Bolu Abant Izzet Baysal University, Department of Neurology, Bolu, Türkiye.
Arq Neuropsiquiatr. 2024 Mar;82(3):1-7. doi: 10.1055/s-0044-1779268. Epub 2024 Mar 4.
The relationship between collateral circulation and prognosis after endovascular treatment in anterior circulation strokes has been reported in many studies.
In this study, we aimed to compare the predictive power of clinical outcome by comparing five different collateral scores that are frequently used.
Among the patients who underwent endovascular treatment in our clinic between November 2019 and December 2021, patients with premorbid mRS < 3, intracranial ICA and/or MCA M1 occlusion, and a pre-procedural multiphase CTA examination were included in the study. Demographic, technical, and duration information about the procedure, major events after the procedure, and clinical outcomes at 3 months were recorded. The mCTA, Tan, Maas, Miteff, and rLMC collateral scores of the patients were evaluated.
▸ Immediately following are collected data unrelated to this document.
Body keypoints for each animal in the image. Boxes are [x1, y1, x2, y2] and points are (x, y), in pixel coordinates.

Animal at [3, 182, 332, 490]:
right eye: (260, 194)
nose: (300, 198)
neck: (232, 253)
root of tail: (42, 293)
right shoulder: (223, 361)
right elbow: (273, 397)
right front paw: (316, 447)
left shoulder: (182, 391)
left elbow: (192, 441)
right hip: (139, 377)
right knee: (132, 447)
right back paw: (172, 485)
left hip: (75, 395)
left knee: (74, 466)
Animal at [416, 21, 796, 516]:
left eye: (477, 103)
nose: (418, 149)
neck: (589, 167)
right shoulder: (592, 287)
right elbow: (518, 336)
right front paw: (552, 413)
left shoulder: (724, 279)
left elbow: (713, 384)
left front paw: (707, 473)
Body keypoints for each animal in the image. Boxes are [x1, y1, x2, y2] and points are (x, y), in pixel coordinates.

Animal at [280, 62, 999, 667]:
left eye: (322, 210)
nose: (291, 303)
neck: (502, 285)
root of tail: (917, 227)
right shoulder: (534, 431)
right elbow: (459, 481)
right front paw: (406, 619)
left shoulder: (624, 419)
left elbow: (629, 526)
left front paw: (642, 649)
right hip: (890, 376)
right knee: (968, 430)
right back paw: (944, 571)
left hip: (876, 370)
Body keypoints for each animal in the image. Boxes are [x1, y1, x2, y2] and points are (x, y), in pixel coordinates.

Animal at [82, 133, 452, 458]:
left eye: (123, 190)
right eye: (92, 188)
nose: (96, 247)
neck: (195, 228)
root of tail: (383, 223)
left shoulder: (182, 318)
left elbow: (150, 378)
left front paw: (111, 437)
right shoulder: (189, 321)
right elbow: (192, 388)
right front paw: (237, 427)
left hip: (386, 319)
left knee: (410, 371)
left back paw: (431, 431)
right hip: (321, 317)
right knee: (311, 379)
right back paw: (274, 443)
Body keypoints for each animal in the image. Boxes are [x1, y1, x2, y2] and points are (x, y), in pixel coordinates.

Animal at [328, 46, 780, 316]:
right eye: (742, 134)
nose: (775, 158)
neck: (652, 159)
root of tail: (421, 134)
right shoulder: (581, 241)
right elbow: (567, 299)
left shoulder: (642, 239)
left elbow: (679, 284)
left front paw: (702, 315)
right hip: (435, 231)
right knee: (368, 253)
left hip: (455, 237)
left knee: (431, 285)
Clinical outcome at 3 months were good in 37 of the 68 patients included in the study (mRS ≤ 2). Only the mCTA and rLMC collateral scores were statistically significantly higher in those with a good clinical outcome. Significant correlation with 3-month mRS was detected only in mCTA and rLMC scores. Although rLMC and mCTA collateral scores showed a statistically significant association with prognosis, they were not sufficient to be an independent predictor of prognosis.
mCTA and rLMC were found to have the highest predictive power of clinical outcome and the highest correlation with the 3-month clinical outcome. Our study suggests that it would be beneficial to develop a new scoring system over multiphase CTA, which combines regional and temporal evaluation, which are the strengths of both collateral scoring.
许多研究已经报道了前循环卒中血管内治疗后侧支循环与预后之间的关系。
本研究旨在比较五种常用的侧支评分对临床结局的预测能力,以评估其预测能力。
在 2019 年 11 月至 2021 年 12 月期间在我们诊所接受血管内治疗的患者中,纳入了以下患者:有既往 mRS<3 分、颅内 ICA 和/或 MCA M1 闭塞、且术前进行了多期 CTA 检查。记录了患者的人口统计学、技术和手术持续时间信息、术后主要事件以及 3 个月时的临床结局。评估了患者的 mCTA、Tan、Maas、Miteff 和 rLMC 侧支评分。
在纳入的 68 例患者中,有 37 例(mRS≤2)3 个月时临床结局良好。只有 mCTA 和 rLMC 侧支评分在临床结局良好的患者中显著更高。仅 mCTA 和 rLMC 评分与 3 个月 mRS 显著相关。虽然 rLMC 和 mCTA 侧支评分与预后有统计学显著关联,但它们不足以作为独立的预后预测因素。
mCTA 和 rLMC 被发现对临床结局具有最高的预测能力,与 3 个月的临床结局具有最高的相关性。我们的研究表明,开发一种新的评分系统可能是有益的,该系统结合了多期 CTA 的区域性和时间性评估,这是侧支评分的优势所在。